Cite this: The Pan African Medical Journal. 2017;28:142. doi:10.11604/pamj.2017.28.142.13822

Received: 07/09/2017 - Accepted: 25/09/2017 - Published: 14/10/2017

Mots clés: Trichotillomanie, cils, thérapie cognitive et comportementale

© Khadija Drissi Touzani et al. The Pan African Medical Journal - ISSN 1937-8688. This is an Open Access article distributed under the terms of the Creative Commons Attribution License (http://creativecommons.org/licenses/by/2.0), which permits unrestricted use, distribution, and reproduction in any medium, provided the original work is properly cited.

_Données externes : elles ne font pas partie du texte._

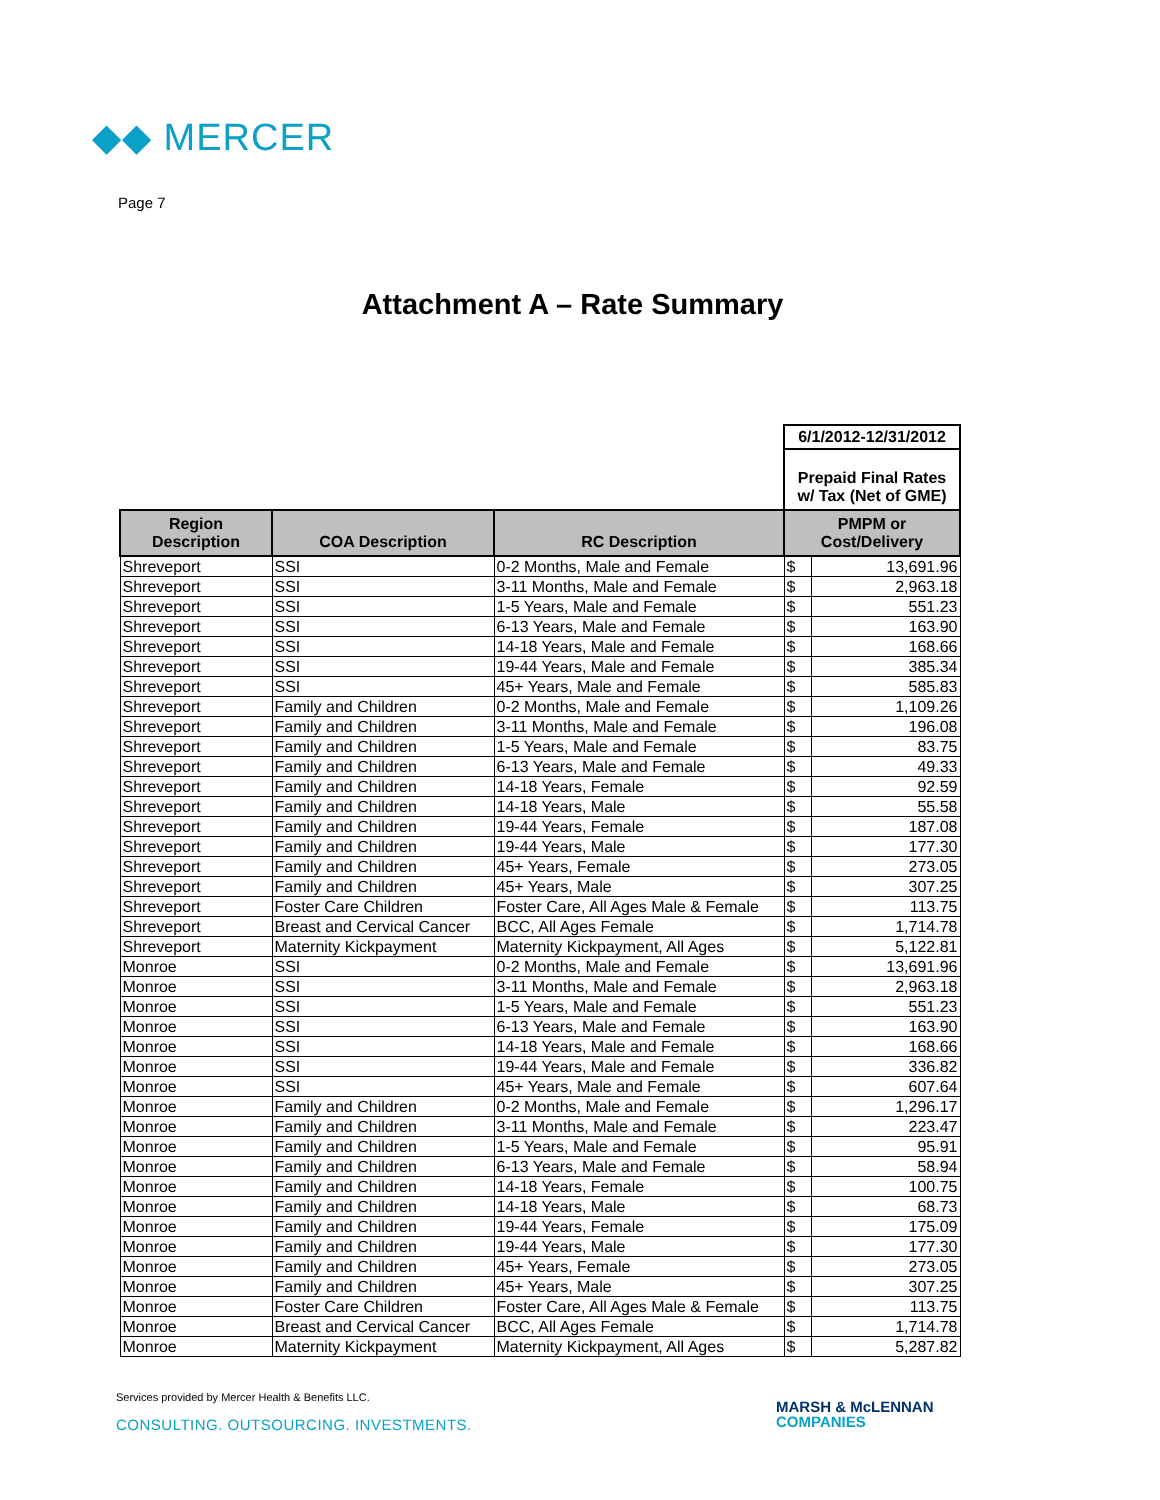◆◆ MERCER
Page 7
Attachment A – Rate Summary
| | | | 6/1/2012-12/31/2012 | |
| | | | Prepaid Final Rates w/ Tax (Net of GME) | |
| Region Description | COA Description | RC Description | PMPM or Cost/Delivery | |
| Shreveport | SSI | 0-2 Months, Male and Female | $ | 13,691.96 |
| Shreveport | SSI | 3-11 Months, Male and Female | $ | 2,963.18 |
| Shreveport | SSI | 1-5 Years, Male and Female | $ | 551.23 |
| Shreveport | SSI | 6-13 Years, Male and Female | $ | 163.90 |
| Shreveport | SSI | 14-18 Years, Male and Female | $ | 168.66 |
| Shreveport | SSI | 19-44 Years, Male and Female | $ | 385.34 |
| Shreveport | SSI | 45+ Years, Male and Female | $ | 585.83 |
| Shreveport | Family and Children | 0-2 Months, Male and Female | $ | 1,109.26 |
| Shreveport | Family and Children | 3-11 Months, Male and Female | $ | 196.08 |
| Shreveport | Family and Children | 1-5 Years, Male and Female | $ | 83.75 |
| Shreveport | Family and Children | 6-13 Years, Male and Female | $ | 49.33 |
| Shreveport | Family and Children | 14-18 Years, Female | $ | 92.59 |
| Shreveport | Family and Children | 14-18 Years, Male | $ | 55.58 |
| Shreveport | Family and Children | 19-44 Years, Female | $ | 187.08 |
| Shreveport | Family and Children | 19-44 Years, Male | $ | 177.30 |
| Shreveport | Family and Children | 45+ Years, Female | $ | 273.05 |
| Shreveport | Family and Children | 45+ Years, Male | $ | 307.25 |
| Shreveport | Foster Care Children | Foster Care, All Ages Male & Female | $ | 113.75 |
| Shreveport | Breast and Cervical Cancer | BCC, All Ages Female | $ | 1,714.78 |
| Shreveport | Maternity Kickpayment | Maternity Kickpayment, All Ages | $ | 5,122.81 |
| Monroe | SSI | 0-2 Months, Male and Female | $ | 13,691.96 |
| Monroe | SSI | 3-11 Months, Male and Female | $ | 2,963.18 |
| Monroe | SSI | 1-5 Years, Male and Female | $ | 551.23 |
| Monroe | SSI | 6-13 Years, Male and Female | $ | 163.90 |
| Monroe | SSI | 14-18 Years, Male and Female | $ | 168.66 |
| Monroe | SSI | 19-44 Years, Male and Female | $ | 336.82 |
| Monroe | SSI | 45+ Years, Male and Female | $ | 607.64 |
| Monroe | Family and Children | 0-2 Months, Male and Female | $ | 1,296.17 |
| Monroe | Family and Children | 3-11 Months, Male and Female | $ | 223.47 |
| Monroe | Family and Children | 1-5 Years, Male and Female | $ | 95.91 |
| Monroe | Family and Children | 6-13 Years, Male and Female | $ | 58.94 |
| Monroe | Family and Children | 14-18 Years, Female | $ | 100.75 |
| Monroe | Family and Children | 14-18 Years, Male | $ | 68.73 |
| Monroe | Family and Children | 19-44 Years, Female | $ | 175.09 |
| Monroe | Family and Children | 19-44 Years, Male | $ | 177.30 |
| Monroe | Family and Children | 45+ Years, Female | $ | 273.05 |
| Monroe | Family and Children | 45+ Years, Male | $ | 307.25 |
| Monroe | Foster Care Children | Foster Care, All Ages Male & Female | $ | 113.75 |
| Monroe | Breast and Cervical Cancer | BCC, All Ages Female | $ | 1,714.78 |
| Monroe | Maternity Kickpayment | Maternity Kickpayment, All Ages | $ | 5,287.82 |
Services provided by Mercer Health & Benefits LLC.
CONSULTING. OUTSOURCING. INVESTMENTS.
MARSH & McLENNAN
COMPANIES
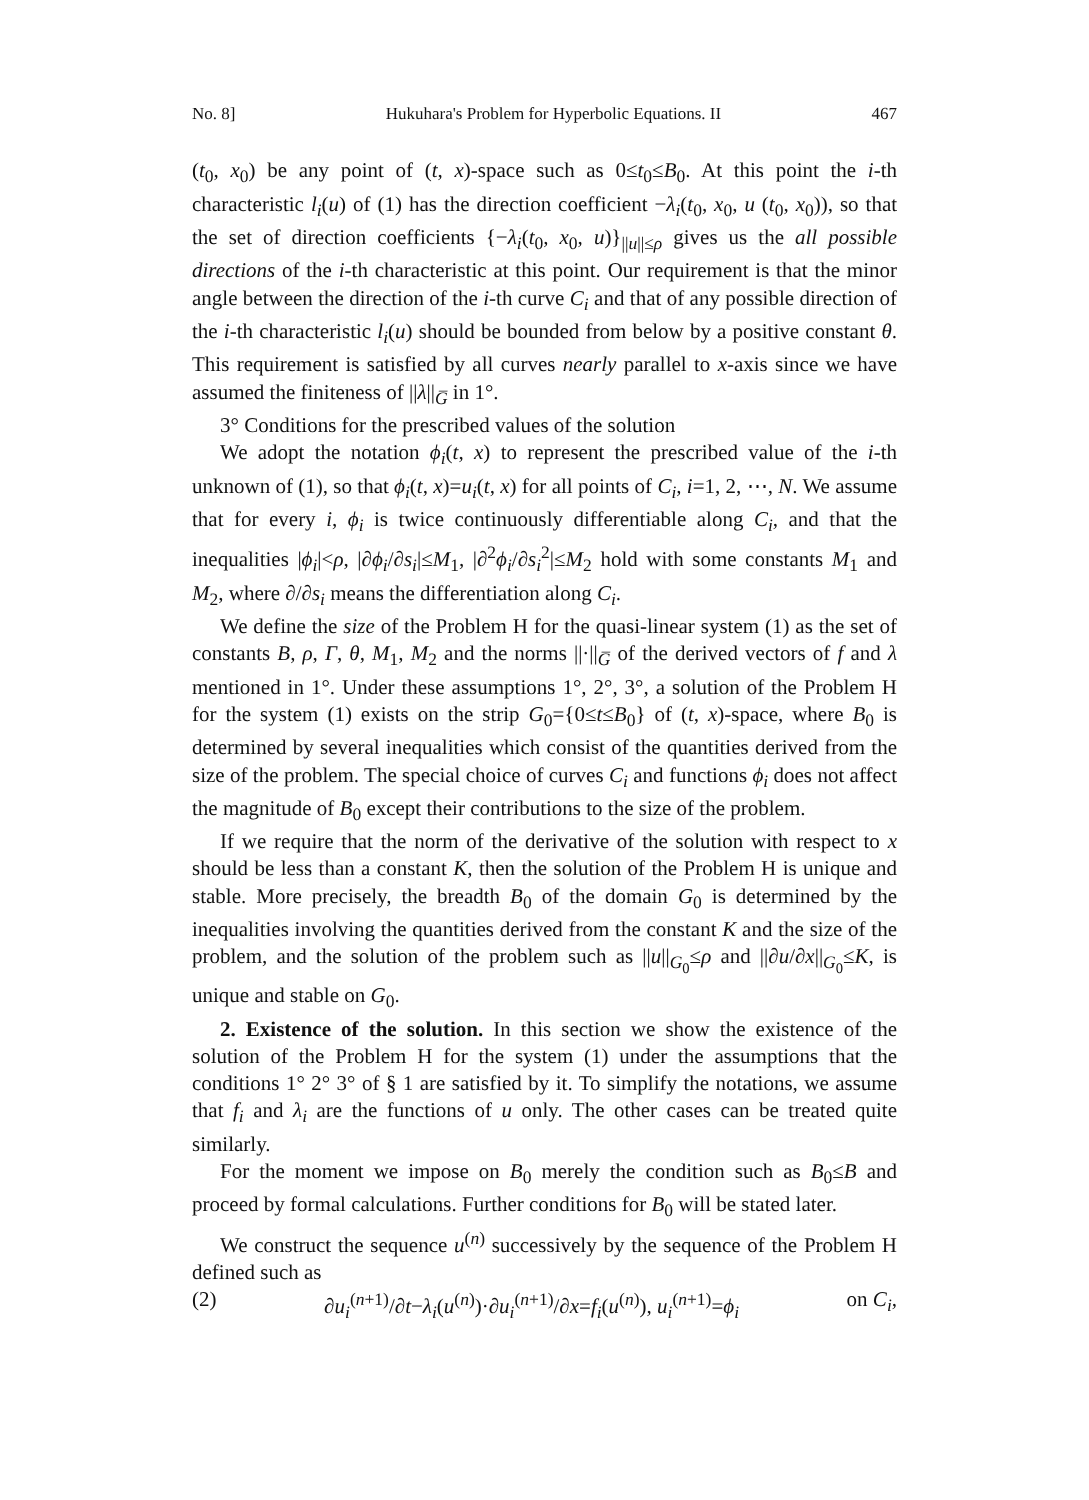No. 8] Hukuhara's Problem for Hyperbolic Equations. II 467
(t<sub>0</sub>, x<sub>0</sub>) be any point of (t, x)-space such as 0≤t<sub>0</sub>≤B<sub>0</sub>. At this point the i-th characteristic l<sub>i</sub>(u) of (1) has the direction coefficient −λ<sub>i</sub>(t<sub>0</sub>, x<sub>0</sub>, u (t<sub>0</sub>, x<sub>0</sub>)), so that the set of direction coefficients {−λ<sub>i</sub>(t<sub>0</sub>, x<sub>0</sub>, u)}<sub>||u||≤ρ</sub> gives us the all possible directions of the i-th characteristic at this point. Our requirement is that the minor angle between the direction of the i-th curve C<sub>i</sub> and that of any possible direction of the i-th characteristic l<sub>i</sub>(u) should be bounded from below by a positive constant θ. This requirement is satisfied by all curves nearly parallel to x-axis since we have assumed the finiteness of ||λ||<sub>G̅</sub> in 1°.
3° Conditions for the prescribed values of the solution
We adopt the notation ϕ<sub>i</sub>(t, x) to represent the prescribed value of the i-th unknown of (1), so that ϕ<sub>i</sub>(t, x)=u<sub>i</sub>(t, x) for all points of C<sub>i</sub>, i=1, 2, ⋯, N. We assume that for every i, ϕ<sub>i</sub> is twice continuously differentiable along C<sub>i</sub>, and that the inequalities |ϕ<sub>i</sub>|<ρ, |∂ϕ<sub>i</sub>/∂s<sub>i</sub>|≤M<sub>1</sub>, |∂<sup>2</sup>ϕ<sub>i</sub>/∂s<sub>i</sub><sup>2</sup>|≤M<sub>2</sub> hold with some constants M<sub>1</sub> and M<sub>2</sub>, where ∂/∂s<sub>i</sub> means the differentiation along C<sub>i</sub>.
We define the size of the Problem H for the quasi-linear system (1) as the set of constants B, ρ, Γ, θ, M<sub>1</sub>, M<sub>2</sub> and the norms ||·||<sub>G̅</sub> of the derived vectors of f and λ mentioned in 1°. Under these assumptions 1°, 2°, 3°, a solution of the Problem H for the system (1) exists on the strip G<sub>0</sub>={0≤t≤B<sub>0</sub>} of (t, x)-space, where B<sub>0</sub> is determined by several inequalities which consist of the quantities derived from the size of the problem. The special choice of curves C<sub>i</sub> and functions ϕ<sub>i</sub> does not affect the magnitude of B<sub>0</sub> except their contributions to the size of the problem.
If we require that the norm of the derivative of the solution with respect to x should be less than a constant K, then the solution of the Problem H is unique and stable. More precisely, the breadth B<sub>0</sub> of the domain G<sub>0</sub> is determined by the inequalities involving the quantities derived from the constant K and the size of the problem, and the solution of the problem such as ||u||<sub>G<sub>0</sub></sub>≤ρ and ||∂u/∂x||<sub>G<sub>0</sub></sub>≤K, is unique and stable on G<sub>0</sub>.
2. Existence of the solution. In this section we show the existence of the solution of the Problem H for the system (1) under the assumptions that the conditions 1° 2° 3° of § 1 are satisfied by it. To simplify the notations, we assume that f<sub>i</sub> and λ<sub>i</sub> are the functions of u only. The other cases can be treated quite similarly.
For the moment we impose on B<sub>0</sub> merely the condition such as B<sub>0</sub>≤B and proceed by formal calculations. Further conditions for B<sub>0</sub> will be stated later.
We construct the sequence u<sup>(n)</sup> successively by the sequence of the Problem H defined such as
(2) ∂u<sub>i</sub><sup>(n+1)</sup>/∂t−λ<sub>i</sub>(u<sup>(n)</sup>)·∂u<sub>i</sub><sup>(n+1)</sup>/∂x=f<sub>i</sub>(u<sup>(n)</sup>), u<sub>i</sub><sup>(n+1)</sup>=ϕ<sub>i</sub> on C<sub>i</sub>,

Available online at: http://www.panafrican-med-journal.com/content/article/28/142/full

Corresponding author: Khadija Drissi Touzani, Service d’Ophtalmologie, CHU Hassan II, Fès, Maroc (khadijadrissi05@gmail.com)


La trichotillomanie des cils: à propos d’un cas

Trichotillomania involving the eyelashes: about a case

Khadija Drissi Touzani1,&, Zineb Lamari1, Fouad Chraibi1, Meryem Abdellaoui1, Idriss Benatiya Andaloussi1

 

1Service d’Ophtalmologie, CHU Hassan II, Fès, Maroc

 

 

&Auteur correspondant
Khadija Drissi Touzani, Service d’Ophtalmologie, CHU Hassan II, Fès, Maroc

 

 

Résumé

La trichotillomanie est un trouble psychiatrique négligé qui pousse à s'arracher les cheveux, mais aussi les sourcils ou tout autre poil dont rarement les cils. Elle est définie dans le Manuel diagnostique et Statistique des Troubles Mentaux en tant que trouble des habitudes et des impulsions. A travers cette observation, nous rapportons le cas d'une fille qui souffre de trichotillomanie des cils de l'œil gauche suite à une faible estime de soi. La maladie peut être épisodique mais généralement chronique et difficile à traiter. Sur la base des éventuelles complications médicales et psychiatriques, il est important que le diagnostic soit exact et précoce. Le traitement de référence repose sur la thérapie cognitive et comportementale.


English abstract

Trichotillomania is a neglected psychiatric disorder characterized by the urge to pull out the hair, the eyebrows or any other hair, but rarely the eyelashes. In the Diagnostic and Statistical Manual of Mental Disorders it is defined as habits and pulses disturbance. We here report the case of a girl with trichotillomania involving her left eyelashes due to low self-esteem. The disease may be episodic but it is usually chronic and difficult to treat. Given the possible clinical and psychiatric complications, early and accurate diagnosis is essential. Cognitive-behavioral therapy is the gold standard treatment.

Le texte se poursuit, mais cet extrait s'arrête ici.